We all love the nerve and passion that led The Envelope‘s Tom O’Neil to declare yesterday that Tim Burton‘s Sweeney Todd “will win Best Picture, Best Director and Best Actor” and is “a good bet to sweep the Oscars.”

I think I know what led Tom to this point — “voices” (not unlike the ones that spoke to Joan of Arc and Howard Beale) have come to him in the middle of the night and said, “Tom…psst, wake up! It’s looking like a Sweeney Todd sweep could happen…seriously!” I know those voices. They came to me last January and said, “Eddie Murphy doesn’t have it locked for Best Supporting Actor.”

Some are doubting Tom’s vision, of course. These are the non-believers, the John Gielguds and Richard Widmarks of the Oscar-handicap world. (Reference: Otto Preminger‘s Saint Joan.) New York magazine’s “Vulture” guys aren’t saying O’Neil needs to be burned at the stake, but they’ve come out against his vision foursquare.
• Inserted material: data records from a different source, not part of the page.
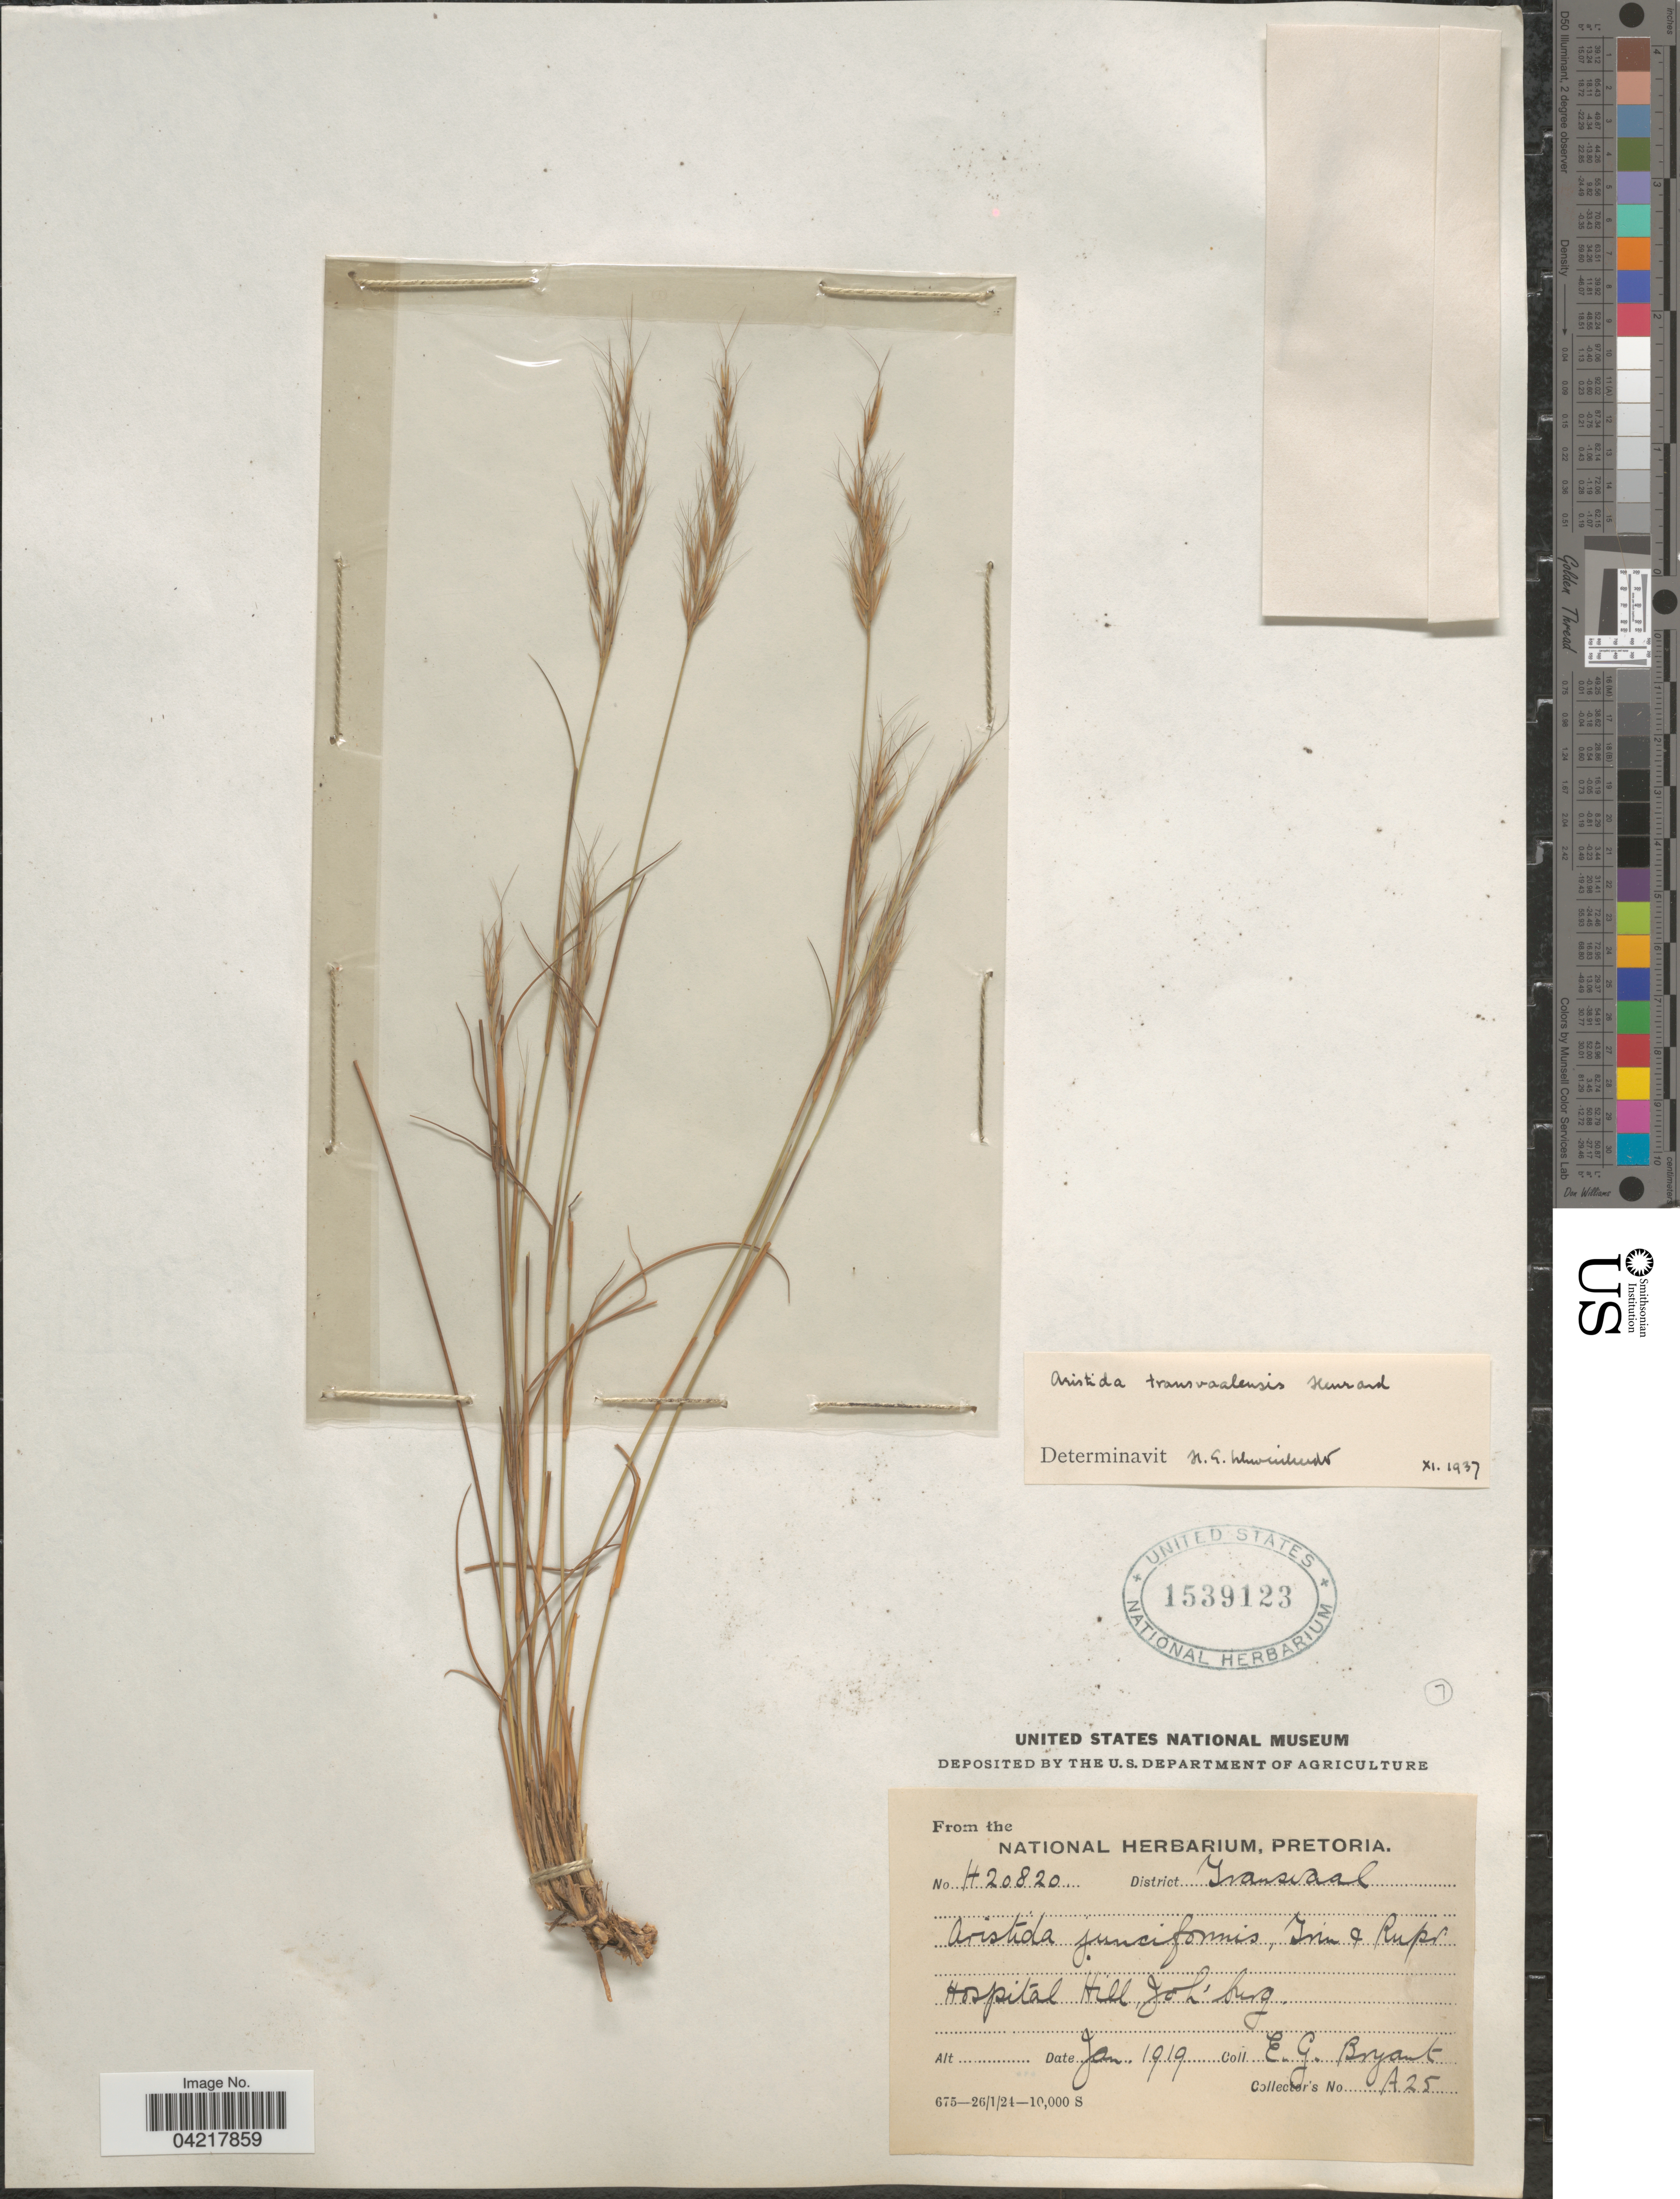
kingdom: Plantae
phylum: Tracheophyta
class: Liliopsida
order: Poales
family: Poaceae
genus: Aristida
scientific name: Aristida transvaalensis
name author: Henr.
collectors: E. Bryant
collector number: A25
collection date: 1919-01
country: South Africa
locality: District Transvaal. Hospital Hill Joh'burg.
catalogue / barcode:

I’ve heard and read the same encouraging buzz everyone else has. The second biggest impression was that recent screening on the Universal lot that led to a Cinefantastique.com review that called Tim Burton‘s film, in part, “a very satisfying musical horror film. Not a gothic London period tragedy but a classic horror flick in the vein of Phantom of the Opera…[that] occasionally morphs into an out-and-out blood bath.”

My strongest impression is still that publicist telling me a few weeks back that “it’s too bloody” to be an Oscar film, along with my own conviction that Tim Burton doesn’t make Oscar-type films because of his skewed taste, temperament and attitude.

I remain convinced that Burton’s peak period was from the mid ’80s to mid ’90s– a time when he could do no wrong and made films like Pee Wee’s Big Adventure, Beetlejuice, Edward Scissorhands, The Nightmare Before Xmas and Ed Wood. The Big Downturn began with Mars Attacks and then bottomed out with Planet of the Apes. Big Fish was going to be the Big Turnaround (David Poland was a big fan) but then the balloon collapsed and then along came Charlie and the Chocolate Factory, which many people regarded as the final nail in the coffin of the man who directed Beetlejuice.

In Sunset Boulevard William Holden said that the shoeshine guy across the street “never asked any questions…he’d just look at your heels and know the score.” With Burton all you have to do is look at his jowly, Orson Welles-ian appearance. He used to be this cool effete thin guy with the odd visions and frizzy hair who was ahead of the curve. What happened?

A damp and bedraggled Tom O’Neil strides into the Los Angeles Times building on Spring Street. A security guard watches him approach the elevator bank. Security guard: “Good evening, Mr. O’Neil.” O’Neil: “I must make my witness!” Security Guard: “Sure thing, Mr. O’Neil.”